The question crops up during just about any discussion of John Mark Karr: If he didn't kill JonBenet Ramsey, why would he confess?

"There's any number of reasons for a false confession," said Saul Kassin, a professor of psychology at Williams College in Massachusetts and a leading national researcher on the topic. "Sometimes, they have a pathological need for attention. More often than not, the false confession comes from the pressure of a police interrogation."

Within hours of Karr's surfacing in Thailand last week, many criminal justice experts and pundits -- including former Allegheny County Coroner Dr. Cyril Wecht -- began airing their doubts about the former teacher's confession to killing the 6-year-old beauty queen.

History shows false confessions are a reality. Retired Edinboro University Professor Jim Fisher proved that it happened here in Western Pennsylvania, with two high-profile cases from the 1950s.

As detailed in his 1996 book, "Fall Guys: False Confessions and the Politics of Murder," heavy-handed police tactics pushed two young boys to confess to two separate murders in 1956 and 1958. Both were cleared of the crimes in 1991.

"Karr will make an interesting case study when this confession is eventually corroborated or disproved," said Fisher, who was an FBI agent from 1966 to 1972 before he began teaching criminal justice.

False confessions played a role in nearly 30 percent of cases in which a conviction has been overturned by DNA testing, according to the New York-based Innocence Project at the Benjamin N. Cardoza School of Law.

Kassin said false confessions come about in two ways: through interrogation tactics or because of psychological issues.

"The interrogation is designed to break down the suspect's resistance," he said, detailing the isolation, confrontation and bluffing that often occurs in the police interview room.

Charlie Zubryd, 11, and Jerry Pacek, 13, were victims of that process, according to Fisher.

Zubryd confessed to killing his mother, Helen, with a hatchet in their Sewickley home in 1956 when he was 8. Because he was only 11 when he confessed -- too young to prosecute -- Zubryd was never jailed, but spent the next 30 years shunned by his family.

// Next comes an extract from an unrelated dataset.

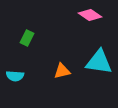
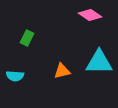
cyan triangle: rotated 8 degrees counterclockwise
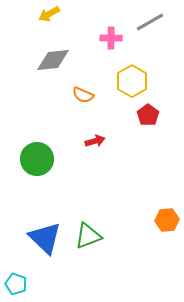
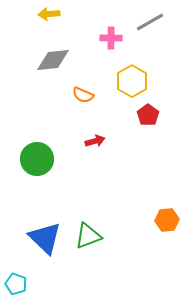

In 1958, Pacek confessed to raping and killing Lillian Stevick, 51, in Brackenridge. The admission came after 41 hours of interrogation, Fisher said. Pacek spent 10 years in prison.
"Time in the interrogation room is a huge factor in these confessions," said Kassin. "Eventually, the person just wants to get out of there."

Fisher's research led to a pardon for Pacek -- who died in 2004 -- and the identification of Zubryd's mother's real killer.

Local prosecutors and police said state laws and local procedures safeguard against false confessions today.

"It does us no good to put the wrong person in jail," said Pittsburgh police Lt. Kevin Kraus.
According to Kraus and Deputy District Attorney Mark Tranquilli -- who oversees homicide prosecutions in Allegheny County -- the goal of a good police interrogation is to elicit information from the suspect that only the perpetrator would know.

"We want to know what they know, and the police won't tell (a suspect) what they already know," Tranquilli said.

State law limits a police interrogation in most cases to six hours, Tranquilli said. And police often will spend hours after a confession confirming what a suspect told them, Kraus said.

"The investigation does not stop with a confession," Kraus said.

That process of confirming details from the admission should keep the other group of false confessors -- those with mental illness or a pathological need for attention -- out of court.

"Most confessions in those cases, it's obvious and they can be disproved quickly," Fisher said.

Police have grown accustomed to sifting through false statements from social misfits who want to claim responsibility for high-profile murders, from the Lindbergh kidnapping in 1932 to the O.J. Simpson case in 1994.

"I don't think there is a way to know with Karr until we hear more about the evidence and the confession," Kassin said. "I want to hear what information he has on this."